German politician confessed to murder before killing himself, prosecutor says
A German politician who killed himself on the weekend left a note confessing to the murder of a younger man, the public prosecutor has said.
On Monday, police discovered the bodies of Gerwald Claus-Brunner, 44, and a 29-year-old man inside the politician’s apartment in the south-west Berlin district of Steglitz.
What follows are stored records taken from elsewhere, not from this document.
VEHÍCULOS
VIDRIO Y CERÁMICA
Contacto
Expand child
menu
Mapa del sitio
On the weekend, Claus-Brunner’s Pirate party was voted out of Berlin’s state parliament
The police report stated that Claus-Brunner – known for turning up to sessions of the Berlin city parliament wearing a bandana and dungarees – had taken his own life, while the other man been killed by “blunt force to the upper body”.
According to the public prosecutor, Claus-Brunner killed the younger man last Thursday – not at his own apartment, but at the victim’s flat in Wedding, in north-west Berlin.
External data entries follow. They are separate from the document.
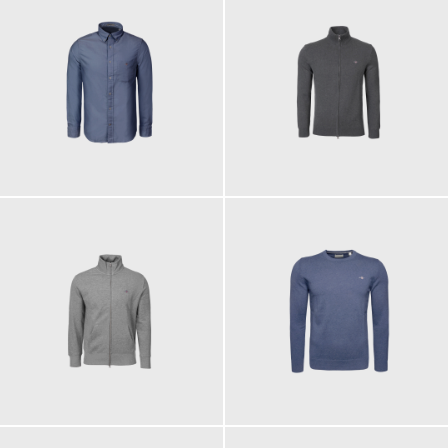
110,00 €
150,00 €
ab
130,00 €
110,00 €
ab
Before his own death, Claus-Brunner allegedly posted a package to a party colleague containing personal items and a note in which he confessed to the murder. A spokesperson for the public prosecutor’s office said the note meant the case was considered closed.
According to the German tabloid Bild, Claus-Brunner may have used a sack and barrow to transport the body 11km across town to his apartment, where he killed himself.
Local media claimed that the victim had previously worked for Claus-Brunner’s parliamentary office but reported the politician to Berlin police for stalking in June this year. On 16 September, Claus-Brunner tweeted a picture of the younger man, along with the words: “My love, my life, forever and ever for you my dear curly-head.”
The Pirate party, which entered Berlin’s state parliament in 2011on the back of a digital rights agenda, saw its share of the vote plummet from 8.9% to 1.7% in Sunday’s election. Claus-Brunner gained 2% of the vote in the district of Steglitz-Zehlendorf.
However, according to Bild, the politician is likely to have killed himself before the day of the election, on either Friday or Saturday.
Claus-Brunner had, among other issues, campaigned for more transparency in the privatisation of Berlin’s public waterworks. In 2012, he created a scandal in the Pirate party when he dismissed plans for a women’s quota as a “tit bonus”. Earlier this year, a motion to have Claus-Brunner ejected from the party failed.
Speaking to the Berlin parliament for the last time in late June, he said he expected his party would no longer be part of the parliament after the election. “In this current legislature, you will also stand up and have a minute of silence for me at the beginning of the plenary meeting,” he added.